Work request |
Write out exactly the lines of the entries below from the one holding "PULENDO L´ANIMA" to the one holding "Don Julio 70, Campari, Cynar", inclusive, and leave out all other lines.

Page-level text extractions
▬▬▬

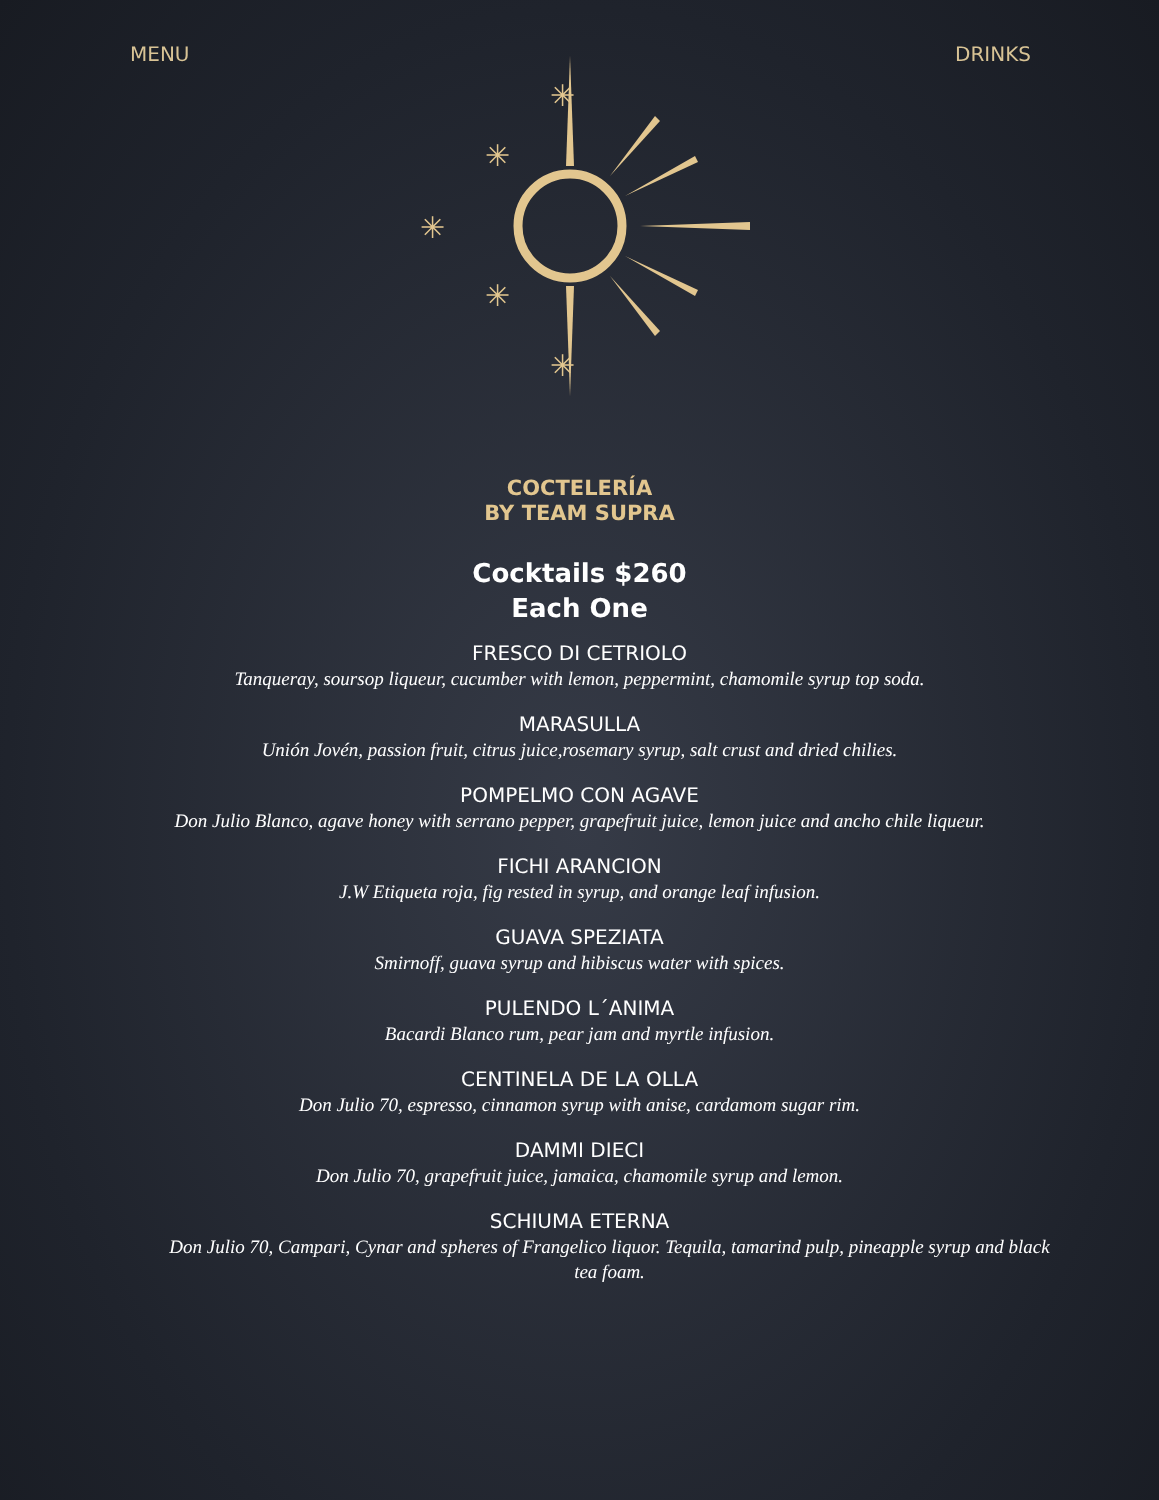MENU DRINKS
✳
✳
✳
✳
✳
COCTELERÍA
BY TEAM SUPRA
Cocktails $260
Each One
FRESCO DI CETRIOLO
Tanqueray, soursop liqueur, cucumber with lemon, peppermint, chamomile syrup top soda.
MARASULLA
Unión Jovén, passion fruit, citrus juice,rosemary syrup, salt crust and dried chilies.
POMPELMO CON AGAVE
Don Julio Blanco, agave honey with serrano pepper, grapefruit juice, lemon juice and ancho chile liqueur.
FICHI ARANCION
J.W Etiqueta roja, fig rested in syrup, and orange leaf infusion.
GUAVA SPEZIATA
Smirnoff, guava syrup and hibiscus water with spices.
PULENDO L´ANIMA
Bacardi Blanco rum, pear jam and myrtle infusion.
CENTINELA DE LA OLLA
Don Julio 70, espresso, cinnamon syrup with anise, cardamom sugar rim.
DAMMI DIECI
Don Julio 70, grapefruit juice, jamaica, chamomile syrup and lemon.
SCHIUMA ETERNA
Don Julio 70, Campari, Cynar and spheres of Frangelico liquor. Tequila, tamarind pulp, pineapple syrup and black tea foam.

▬▬▬

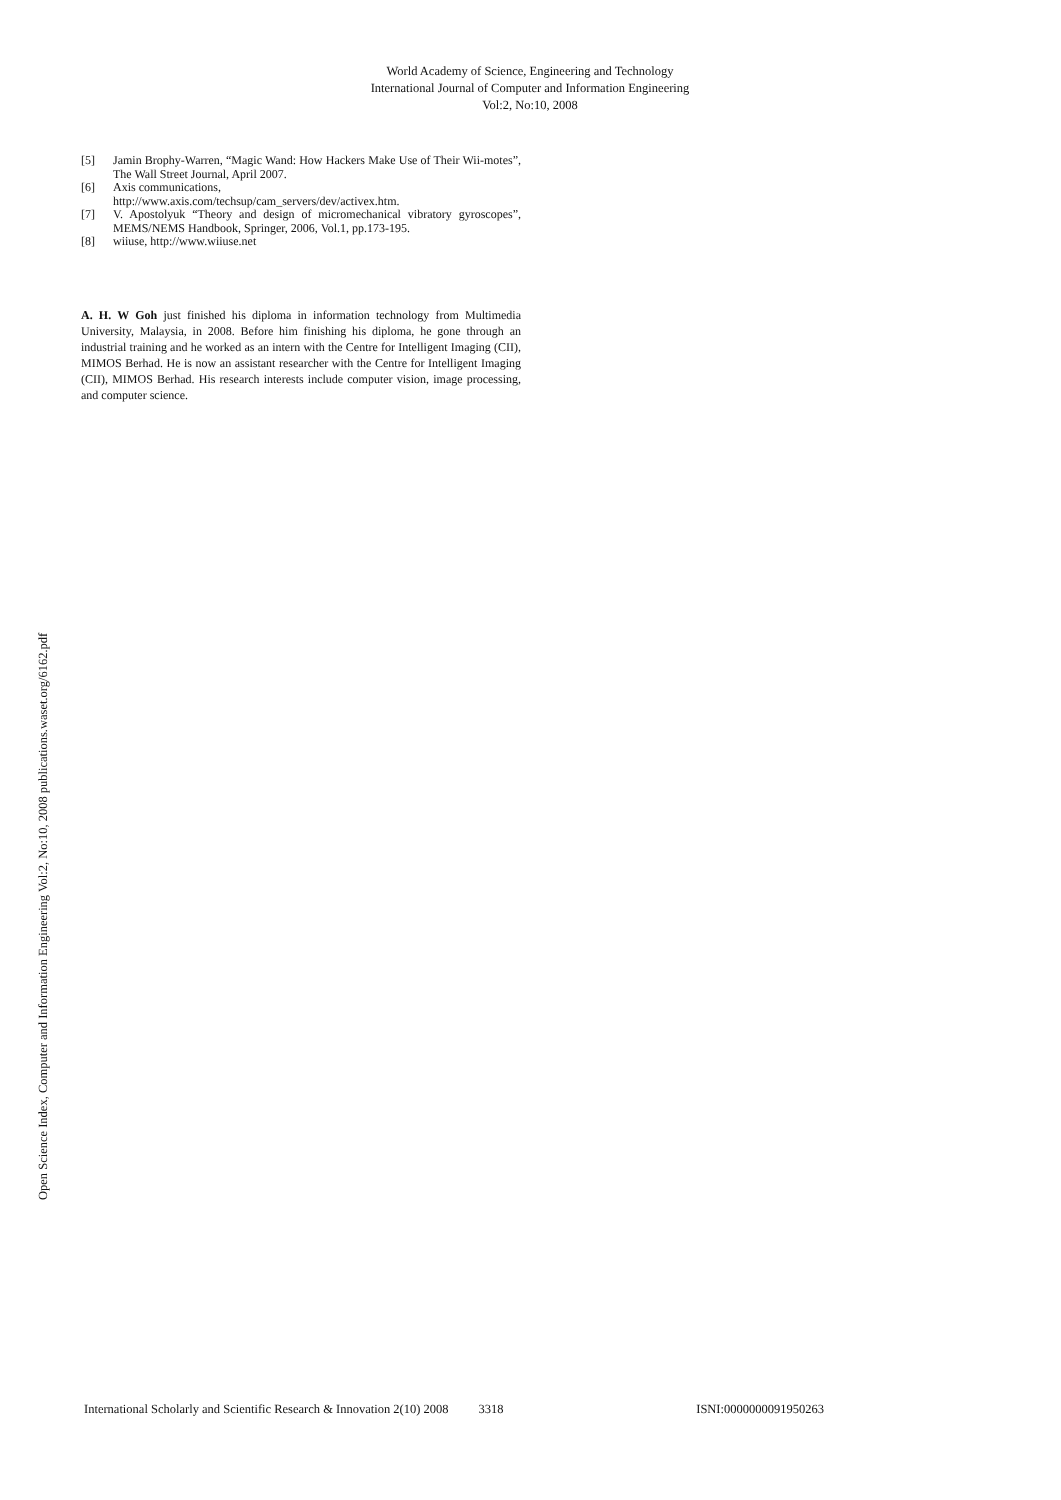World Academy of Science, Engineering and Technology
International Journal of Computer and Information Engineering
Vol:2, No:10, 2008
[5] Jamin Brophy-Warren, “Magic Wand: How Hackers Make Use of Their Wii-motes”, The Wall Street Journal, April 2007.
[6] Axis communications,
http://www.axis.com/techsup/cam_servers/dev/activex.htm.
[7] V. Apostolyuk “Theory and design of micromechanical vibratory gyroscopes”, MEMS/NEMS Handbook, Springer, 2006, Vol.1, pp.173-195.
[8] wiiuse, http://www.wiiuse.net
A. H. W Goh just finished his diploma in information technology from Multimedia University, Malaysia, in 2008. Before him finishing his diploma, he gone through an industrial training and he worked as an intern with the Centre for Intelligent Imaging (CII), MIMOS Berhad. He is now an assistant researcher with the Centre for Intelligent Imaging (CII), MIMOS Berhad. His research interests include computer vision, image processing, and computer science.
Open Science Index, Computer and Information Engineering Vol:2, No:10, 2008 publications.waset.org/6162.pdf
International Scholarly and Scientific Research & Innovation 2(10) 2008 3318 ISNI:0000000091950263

▬▬▬

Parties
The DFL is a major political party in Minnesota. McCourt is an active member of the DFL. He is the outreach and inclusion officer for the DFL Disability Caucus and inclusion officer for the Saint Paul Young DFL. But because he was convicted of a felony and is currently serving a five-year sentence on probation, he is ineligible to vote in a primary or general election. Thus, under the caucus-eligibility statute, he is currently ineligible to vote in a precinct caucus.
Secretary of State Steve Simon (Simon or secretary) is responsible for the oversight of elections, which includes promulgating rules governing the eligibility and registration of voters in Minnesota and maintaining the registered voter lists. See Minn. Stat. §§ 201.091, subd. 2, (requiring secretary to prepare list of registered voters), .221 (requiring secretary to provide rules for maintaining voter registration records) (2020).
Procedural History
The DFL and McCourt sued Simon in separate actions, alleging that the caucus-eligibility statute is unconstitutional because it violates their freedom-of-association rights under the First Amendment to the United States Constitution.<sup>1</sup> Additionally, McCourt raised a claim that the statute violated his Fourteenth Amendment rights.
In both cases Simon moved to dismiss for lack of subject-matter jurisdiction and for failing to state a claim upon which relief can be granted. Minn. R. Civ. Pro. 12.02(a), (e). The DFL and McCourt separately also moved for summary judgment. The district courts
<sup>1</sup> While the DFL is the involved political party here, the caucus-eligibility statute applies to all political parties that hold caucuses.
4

▬▬▬

Answer to this task |
PULENDO L´ANIMA
Bacardi Blanco rum, pear jam and myrtle infusion.
CENTINELA DE LA OLLA
Don Julio 70, espresso, cinnamon syrup with anise, cardamom sugar rim.
DAMMI DIECI
Don Julio 70, grapefruit juice, jamaica, chamomile syrup and lemon.
SCHIUMA ETERNA
Don Julio 70, Campari, Cynar and spheres of Frangelico liquor. Tequila, tamarind pulp, pineapple syrup and black tea foam.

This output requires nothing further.